TASK OBJECTIVE: Would you repeat every line of the data exactly?
:::
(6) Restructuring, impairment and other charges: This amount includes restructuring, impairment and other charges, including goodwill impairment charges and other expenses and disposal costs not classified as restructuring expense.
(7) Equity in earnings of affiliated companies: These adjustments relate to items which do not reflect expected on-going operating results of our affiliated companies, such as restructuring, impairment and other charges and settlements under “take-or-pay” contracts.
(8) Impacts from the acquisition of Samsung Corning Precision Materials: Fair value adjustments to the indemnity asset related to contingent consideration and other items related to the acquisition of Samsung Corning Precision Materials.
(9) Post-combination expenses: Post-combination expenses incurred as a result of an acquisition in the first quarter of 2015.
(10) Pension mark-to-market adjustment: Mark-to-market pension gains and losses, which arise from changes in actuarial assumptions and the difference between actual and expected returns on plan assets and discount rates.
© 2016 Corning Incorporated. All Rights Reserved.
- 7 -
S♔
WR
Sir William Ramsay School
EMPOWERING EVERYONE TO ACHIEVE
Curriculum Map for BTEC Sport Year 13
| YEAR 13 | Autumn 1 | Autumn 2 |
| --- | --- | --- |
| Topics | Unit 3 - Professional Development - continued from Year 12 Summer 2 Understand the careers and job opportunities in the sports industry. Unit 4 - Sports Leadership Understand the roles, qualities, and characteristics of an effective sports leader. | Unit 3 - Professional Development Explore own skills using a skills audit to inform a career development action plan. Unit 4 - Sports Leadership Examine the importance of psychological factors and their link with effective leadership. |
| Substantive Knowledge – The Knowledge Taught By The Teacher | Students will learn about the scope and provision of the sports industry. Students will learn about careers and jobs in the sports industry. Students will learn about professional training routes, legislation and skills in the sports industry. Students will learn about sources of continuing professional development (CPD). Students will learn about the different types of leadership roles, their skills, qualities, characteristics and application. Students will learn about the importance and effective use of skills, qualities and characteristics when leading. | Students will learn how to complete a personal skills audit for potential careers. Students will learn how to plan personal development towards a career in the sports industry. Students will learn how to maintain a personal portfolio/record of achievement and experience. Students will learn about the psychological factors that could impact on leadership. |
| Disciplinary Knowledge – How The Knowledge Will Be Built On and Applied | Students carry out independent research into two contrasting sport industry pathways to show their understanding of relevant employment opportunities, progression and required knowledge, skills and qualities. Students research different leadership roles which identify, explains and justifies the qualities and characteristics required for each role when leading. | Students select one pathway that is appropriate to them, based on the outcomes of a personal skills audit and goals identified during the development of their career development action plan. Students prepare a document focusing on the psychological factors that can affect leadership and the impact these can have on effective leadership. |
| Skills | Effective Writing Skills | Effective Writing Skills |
:::
TASK OUTPUT:
(6) Restructuring, impairment and other charges: This amount includes restructuring, impairment and other charges, including goodwill impairment charges and other expenses and disposal costs not classified as restructuring expense.
(7) Equity in earnings of affiliated companies: These adjustments relate to items which do not reflect expected on-going operating results of our affiliated companies, such as restructuring, impairment and other charges and settlements under “take-or-pay” contracts.
(8) Impacts from the acquisition of Samsung Corning Precision Materials: Fair value adjustments to the indemnity asset related to contingent consideration and other items related to the acquisition of Samsung Corning Precision Materials.
(9) Post-combination expenses: Post-combination expenses incurred as a result of an acquisition in the first quarter of 2015.
(10) Pension mark-to-market adjustment: Mark-to-market pension gains and losses, which arise from changes in actuarial assumptions and the difference between actual and expected returns on plan assets and discount rates.
© 2016 Corning Incorporated. All Rights Reserved.
- 7 -
S♔
WR
Sir William Ramsay School
EMPOWERING EVERYONE TO ACHIEVE
Curriculum Map for BTEC Sport Year 13
| YEAR 13 | Autumn 1 | Autumn 2 |
| --- | --- | --- |
| Topics | Unit 3 - Professional Development - continued from Year 12 Summer 2 Understand the careers and job opportunities in the sports industry. Unit 4 - Sports Leadership Understand the roles, qualities, and characteristics of an effective sports leader. | Unit 3 - Professional Development Explore own skills using a skills audit to inform a career development action plan. Unit 4 - Sports Leadership Examine the importance of psychological factors and their link with effective leadership. |
| Substantive Knowledge – The Knowledge Taught By The Teacher | Students will learn about the scope and provision of the sports industry. Students will learn about careers and jobs in the sports industry. Students will learn about professional training routes, legislation and skills in the sports industry. Students will learn about sources of continuing professional development (CPD). Students will learn about the different types of leadership roles, their skills, qualities, characteristics and application. Students will learn about the importance and effective use of skills, qualities and characteristics when leading. | Students will learn how to complete a personal skills audit for potential careers. Students will learn how to plan personal development towards a career in the sports industry. Students will learn how to maintain a personal portfolio/record of achievement and experience. Students will learn about the psychological factors that could impact on leadership. |
| Disciplinary Knowledge – How The Knowledge Will Be Built On and Applied | Students carry out independent research into two contrasting sport industry pathways to show their understanding of relevant employment opportunities, progression and required knowledge, skills and qualities. Students research different leadership roles which identify, explains and justifies the qualities and characteristics required for each role when leading. | Students select one pathway that is appropriate to them, based on the outcomes of a personal skills audit and goals identified during the development of their career development action plan. Students prepare a document focusing on the psychological factors that can affect leadership and the impact these can have on effective leadership. |
| Skills | Effective Writing Skills | Effective Writing Skills |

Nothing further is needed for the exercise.